GenAI CI/CD pipeline components:
FM behavior testing in CodeBuild:
# Golden dataset evaluation in CI/CD pipeline
def run_fm_eval(golden_dataset_path, model_id, prompt_arn):
results = []
with open(golden_dataset_path) as f:
test_cases = json.load(f)
for case in test_cases:
response = invoke_bedrock(case['input'], model_id, prompt_arn)
score = evaluate_response(response, case['expected'], case['evaluation_criteria'])
results.append({'case_id': case['id'], 'score': score, 'passed': score >= case['threshold']})
pass_rate = sum(r['passed'] for r in results) / len(results)
# Fail the pipeline if pass rate drops below 90%
if pass_rate < 0.90:
print(f"FAIL: Pass rate {pass_rate:.1%} below 90% threshold")
sys.exit(1) # Non-zero exit code fails CodeBuild
print(f"PASS: {pass_rate:.1%} of test cases passed")
return results
Canary deployment for FM applications: Unlike traditional canary deployments (routing % traffic to new code), GenAI canary deployment must also route % traffic to a new model version or prompt version. Lambda aliases and weighted routing enable this:
# Lambda alias with weighted routing: 95% to current, 5% to new
lambda_client.update_alias(
FunctionName='my-fm-handler',
Name='production',
RoutingConfig={
'AdditionalVersionWeights': {
'new-version-number': 0.05 # 5% canary
}
}
)

## Instruction A
In the GenAI CI/CD pipeline excerpt, what two Lambda features enable routing a share of traffic to a new model or prompt version?
## Instruction B
Carry on writing the GenAI CI/CD pipeline excerpt from the point where it stops.
None of the entries relate to the GenAI CI/CD pipeline excerpt.

## Recorded data
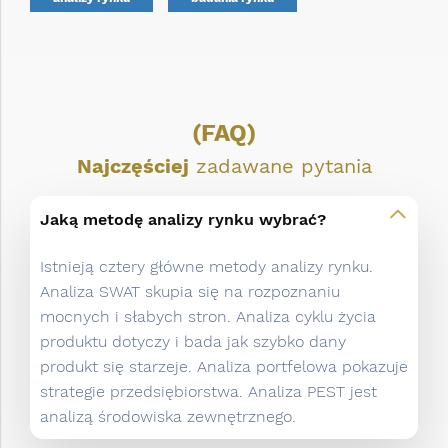
(FAQ)
Najczęściej
zadawane pytania
Jaką metodę analizy rynku wybrać?
Istnieją cztery główne metody analizy rynku.
Analiza SWAT skupia się na rozpoznaniu
mocnych i słabych stron. Analiza cyklu życia
produktu dotyczy i bada jak szybko dany
produkt się starzeje. Analiza portfelowa pokazuje
strategie przedsiębiorstwa. Analiza PEST jest
analizą środowiska zewnętrznego.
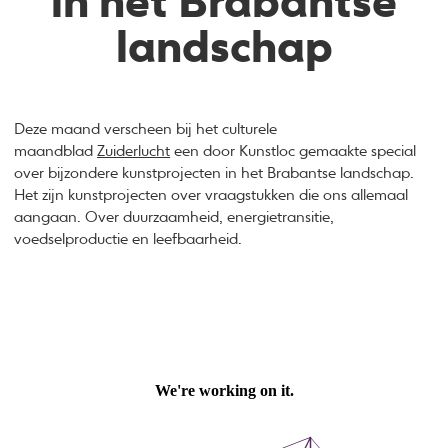
in het Brabantse
landschap
Deze maand verscheen bij het culturele
maandblad
Zuiderlucht
een door Kunstloc gemaakte special
over bijzondere kunstprojecten in het Brabantse landschap.
Het zijn kunstprojecten over vraagstukken die ons allemaal
aangaan. Over duurzaamheid, energietransitie,
voedselproductie en leefbaarheid.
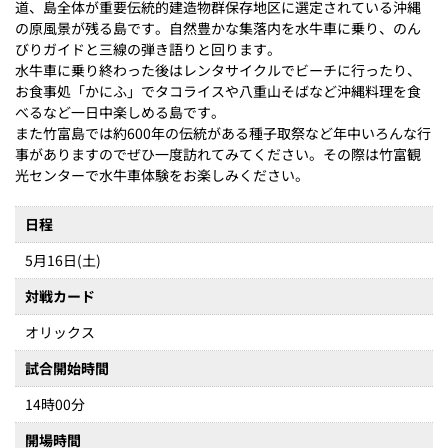
道、島全体が重要伝統的建造物群保存地区に選定されている沖縄
の原風景が残る島です。自然豊かな集落内を水牛車に乗り、のん
びりガイドと三線の弾き語りと回ります。
水牛車に乗り終わった後はレンタサイクルでビーチに行ったり、
お食事処「かにふ」でタコライスや八重山そばなど沖縄料理を食
べるなど一日中楽しめる島です。
また竹富島では約600年の伝統がある種子取祭など年中いろんな行
事がありますのでぜひ一度訪れてみてください。その際は竹富観
光センターで水牛車体験をお楽しみください。
日程
5月16日(土)
対戦カード
オリックス
試合開始時間
14時00分
開場時間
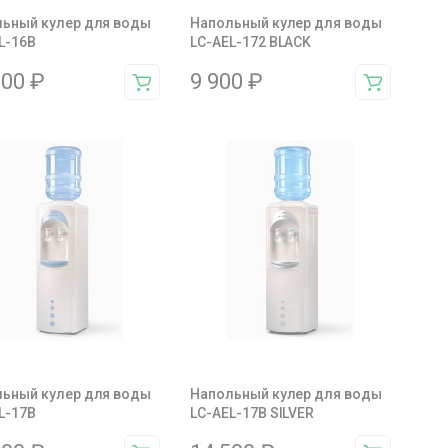
ьный кулер для воды
Напольный кулер для воды
L-16B
LC-AEL-172 BLACK
900
₽
9 900
₽
ьный кулер для воды
Напольный кулер для воды
L-17B
LC-AEL-17B SILVER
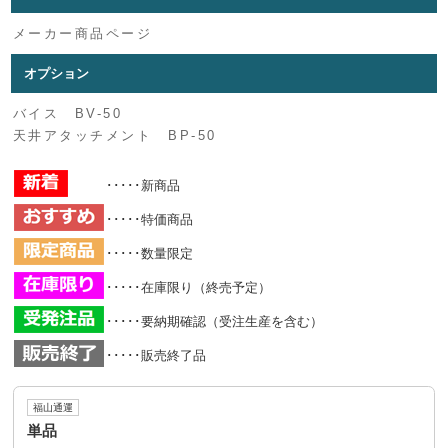
メーカー商品ページ
オプション
バイス BV-50
天井アタッチメント BP-50
･････新商品
･････特価商品
･････数量限定
･････在庫限り（終売予定）
･････要納期確認（受注生産を含む）
･････販売終了品
福山通運
単品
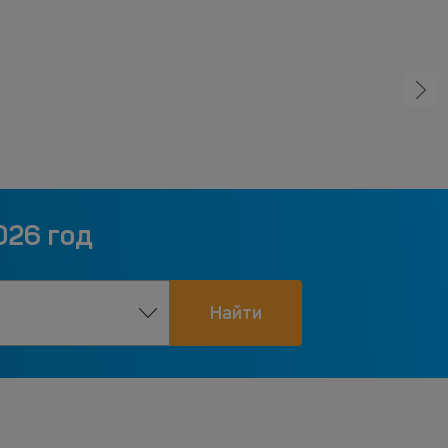
026 год
Найти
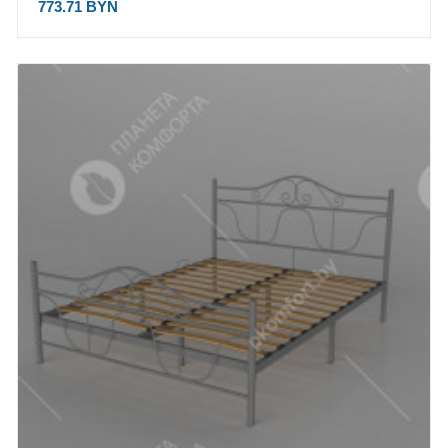
773.71 BYN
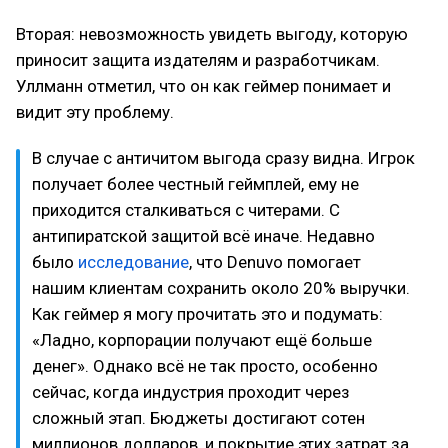
Вторая: невозможность увидеть выгоду, которую
приносит защита издателям и разработчикам.
Уллманн отметил, что он как геймер понимает и
видит эту проблему.
В случае с античитом выгода сразу видна. Игрок
получает более честный геймплей, ему не
приходится сталкиваться с читерами. С
антипиратской защитой всё иначе. Недавно
было
исследование
, что Denuvo помогает
нашим клиентам сохранить около 20% выручки.
Как геймер я могу прочитать это и подумать:
«Ладно, корпорации получают ещё больше
денег». Однако всё не так просто, особенно
сейчас, когда индустрия проходит через
сложный этап. Бюджеты достигают сотен
миллионов долларов, и покрытие этих затрат за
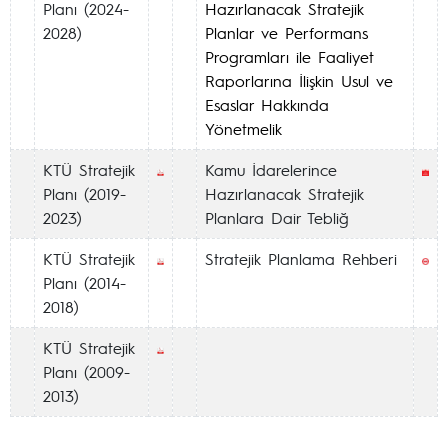
Planı (2024-
Hazırlanacak Stratejik
2028)
Planlar ve Performans
Programları ile Faaliyet
Raporlarına İlişkin Usul ve
Esaslar Hakkında
Yönetmelik
KTÜ Stratejik
Kamu İdarelerince
Planı (2019-
Hazırlanacak Stratejik
2023)
Planlara Dair Tebliğ
KTÜ Stratejik
Stratejik Planlama Rehberi
Planı (2014-
2018)
KTÜ Stratejik
Planı (2009-
2013)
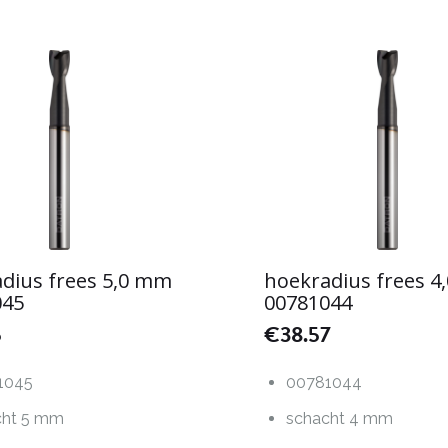
dius frees 5,0 mm
hoekradius frees 
045
00781044
5
€
38.57
1045
00781044
cht 5 mm
schacht 4 mm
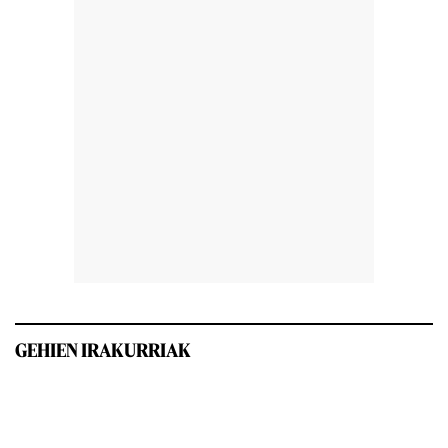
GEHIEN IRAKURRIAK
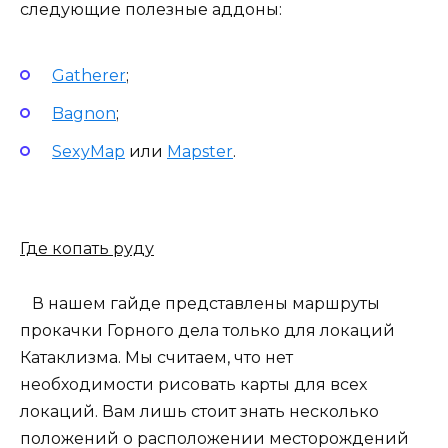
следующие полезные аддоны:
Gatherer
;
Bagnon
;
SexyMap
или
Mapster
.
Где копать руду
В нашем гайде представлены маршруты
прокачки Горного дела только для локаций
Катаклизма. Мы считаем, что нет
необходимости рисовать карты для всех
локаций. Вам лишь стоит знать несколько
положений о расположении месторождений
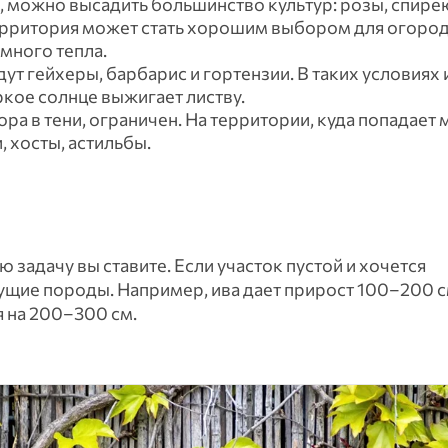
ь, можно высадить большинство культур: розы, спире
территория может стать хорошим выбором для огород
много тепла.
ут гейхеры, барбарис и гортензии. В таких условиях 
ркое солнце выжигает листву.
ра в тени, ограничен. На территории, куда попадает
 хосты, астильбы.
ю задачу вы ставите. Если участок пустой и хочется
ущие породы. Например, ива дает прирост 100–200 см
я на 200–300 см.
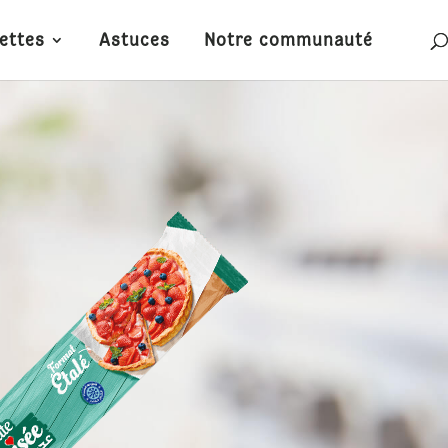
ettes
Astuces
Notre communauté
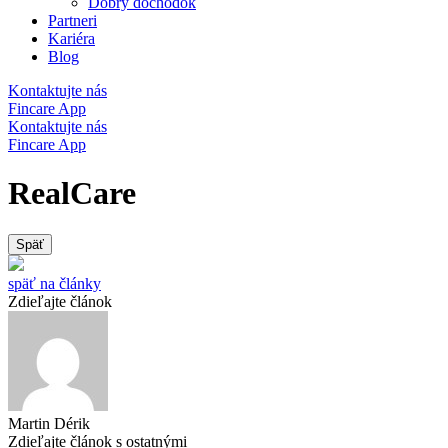
Dobrý dôchodok
Partneri
Kariéra
Blog
Kontaktujte nás
Fincare App
Kontaktujte nás
Fincare App
RealCare
Späť
späť na články
Zdieľajte článok
Martin Dérik
Zdieľajte článok s ostatnými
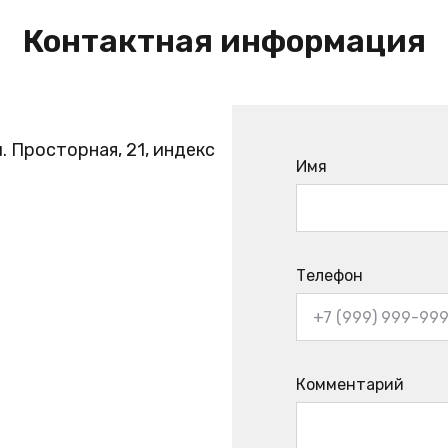
Контактная информация
. Просторная, 21, индекс
Имя
Телефон
Комментарий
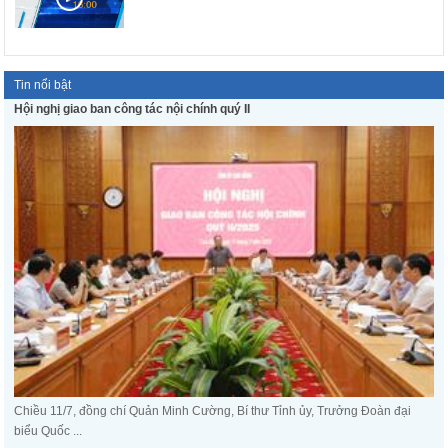
Tin nổi bật
Hội nghị giao ban công tác nội chính quý II
Chiều 11/7, đồng chí Quản Minh Cường, Bí thư Tỉnh ủy, Trưởng Đoàn đại
biểu Quốc ...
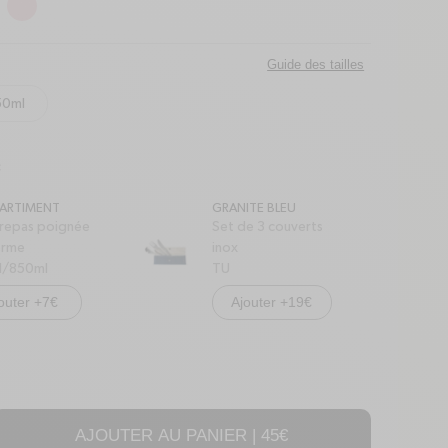
Guide des tailles
50ml
c
ARTIMENT
GRANITE BLEU
 repas poignée
Set de 3 couverts
erme
inox
l/850ml
TU
outer +7€
Ajouter +19€
AJOUTER AU PANIER |
45€
é de Boîte repas poignée isotherme - Granite Kaki
er la quantité de Boîte repas poignée isotherme - Granite Kaki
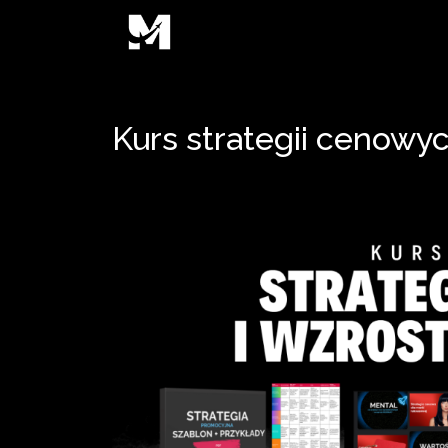
Kurs strategii cenowy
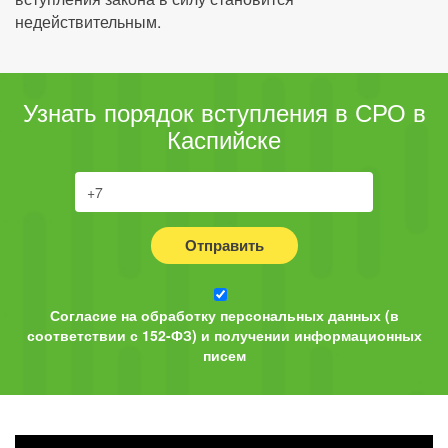
недействительным.
Узнать порядок вступления в СРО в
Каспийске
Отправить
Согласие на обработку персональных данных (в
соответствии с 152-ФЗ) и получении информационных
писем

## Result A
Lambda aliases and weighted routing.

## Result B
⚠️ Exam Trap: Traditional application deployment rollback is instantaneous — redeploy the previous container image. FM application rollback has an additional dimension: if the issue is in the prompt (not the code), you must also roll back the prompt version in Bedrock Prompt Management AND redeploy the code that references the previous prompt ARN. Missing either step leaves the system in an inconsistent state.
Reflection Question: Your CI/CD pipeline deploys a code change that updates how retrieved context is formatted before being injected into the FM prompt. Unit tests pass. How would you detect that this change degraded FM output quality, and what pipeline stage would catch it?